## Problem to work on
Compute how many lines in the records below contain the string "none" and give that number without other output.

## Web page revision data
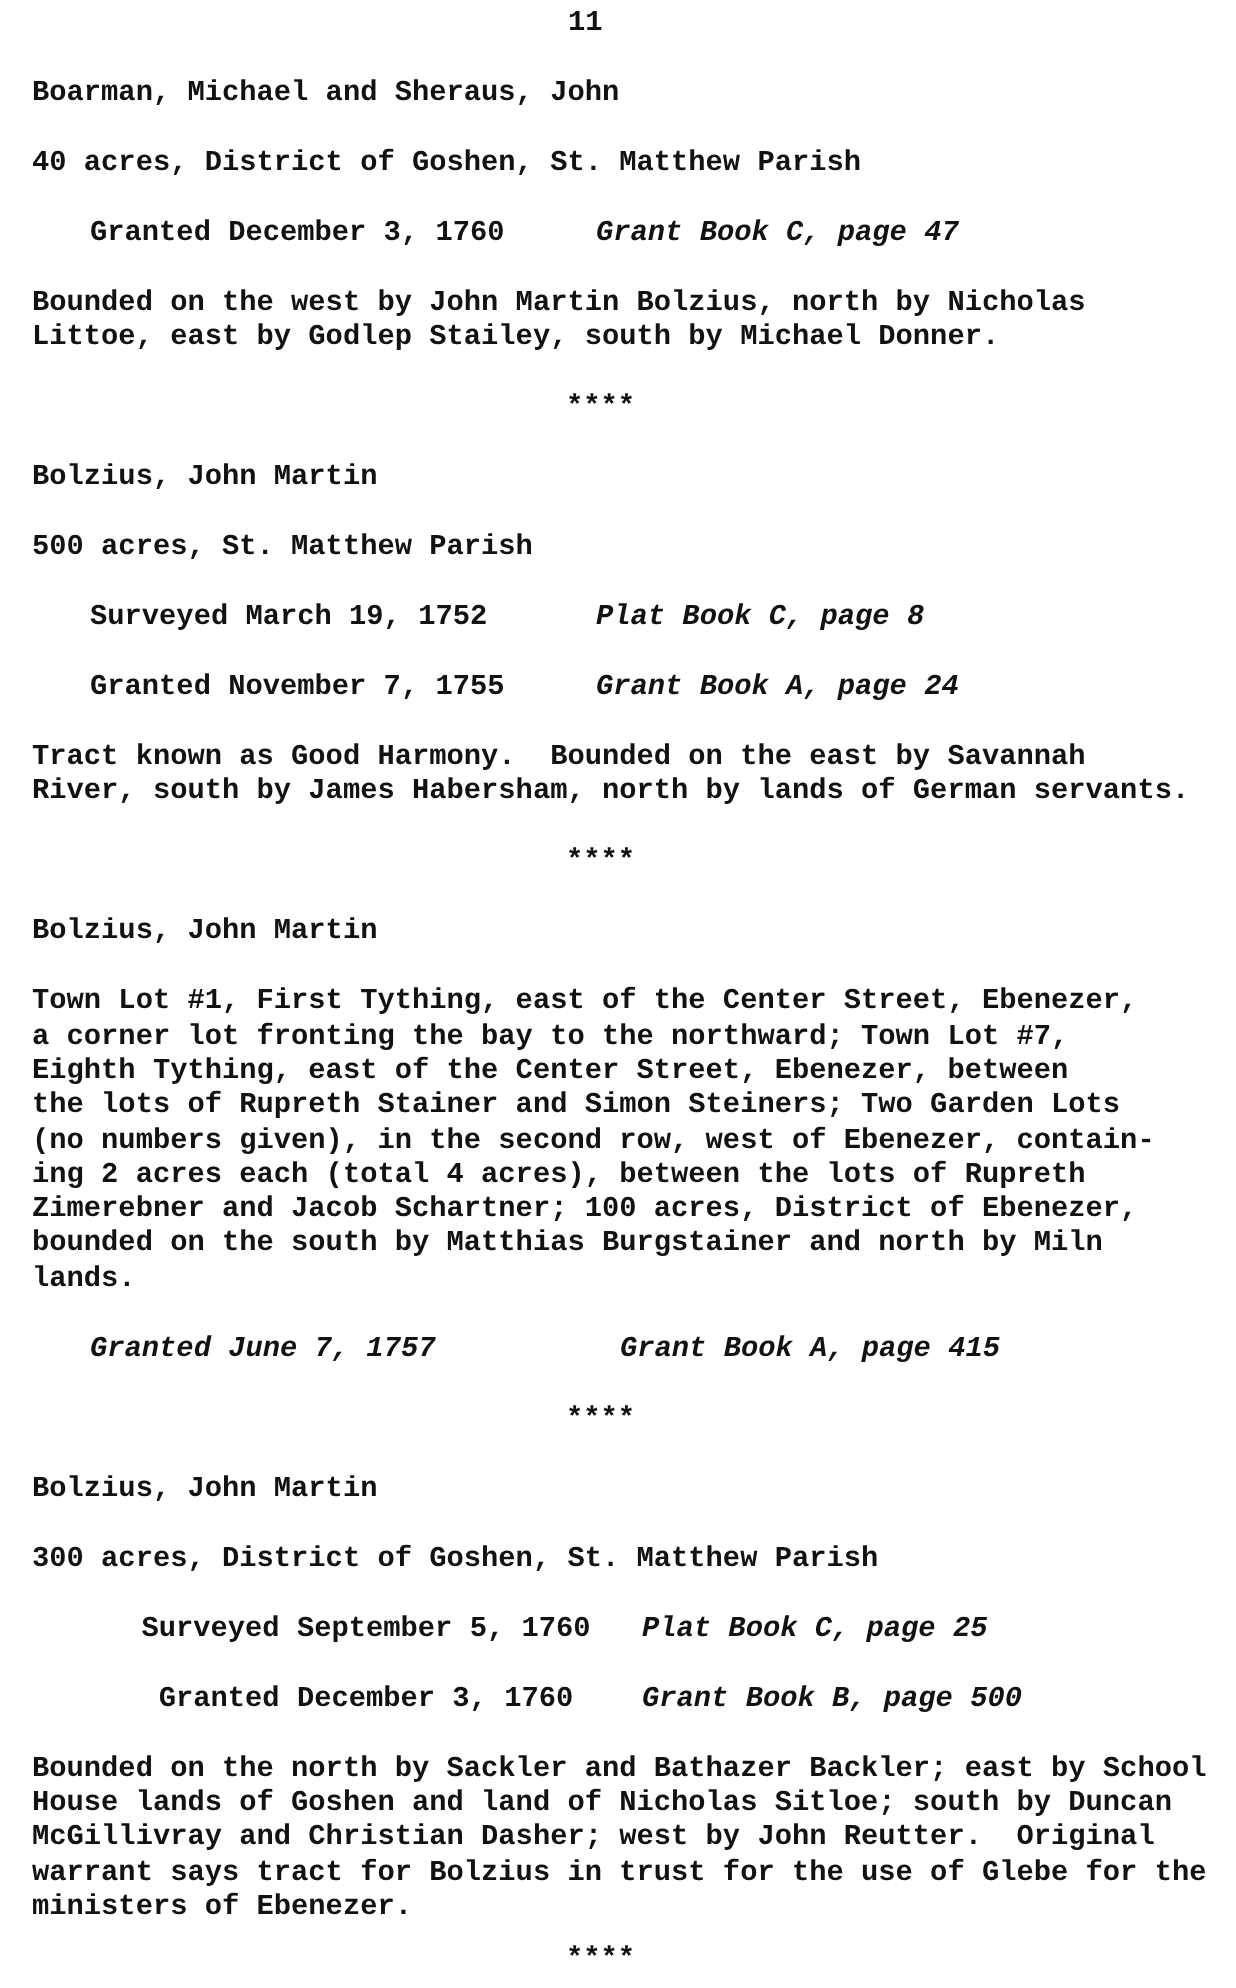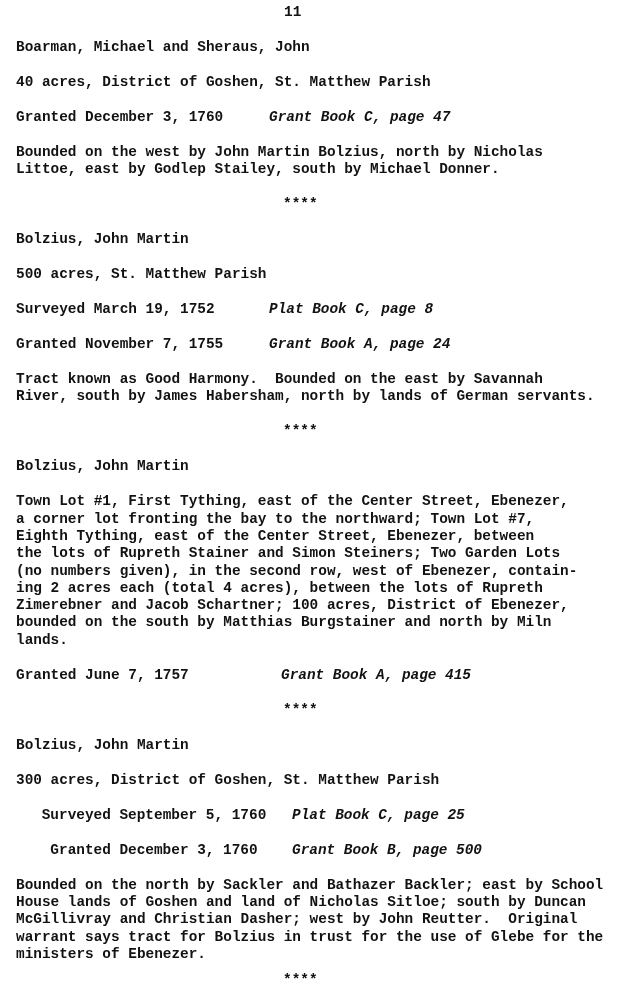--- a/index.html
+++ b/index.html
@@ -22,7 +22,7 @@
   .sep.tight { margin-top: -9px; }
   .para { white-space: pre-wrap; }
   .record { display: flex; }
-  .rleft { flex: none; white-space: pre; }
+  .rleft { flex: none; white-space: pre; margin-left: 29px; }
   .rl-253 { width: 253px; }
   .rl-265 { width: 265px; }
   .rl-276 { width: 276px; text-align: center; }

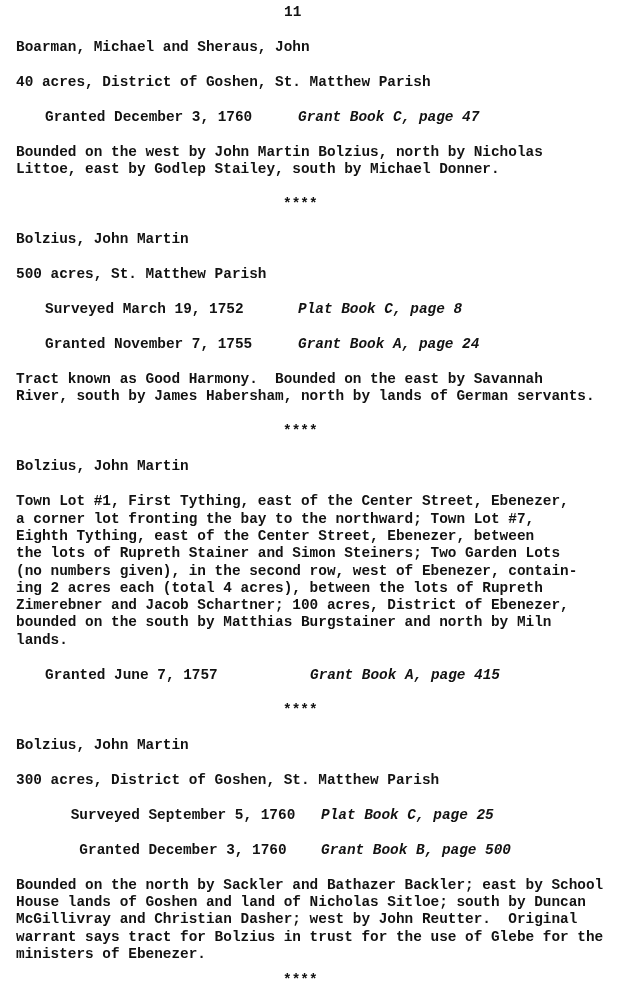--- a/index.html
+++ b/index.html
@@ -24,7 +24,7 @@
   .record { display: flex; }
   .rleft { flex: none; white-space: pre; margin-left: 29px; }
   .rl-253 { width: 253px; }
-  .rl-265 { width: 265px; }
+  .rl-265 { width: 265px; font-style: italic; }
   .rl-276 { width: 276px; text-align: center; }
   .rright { flex: none; white-space: pre; font-style: italic; }
 </style>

## Exercise output
4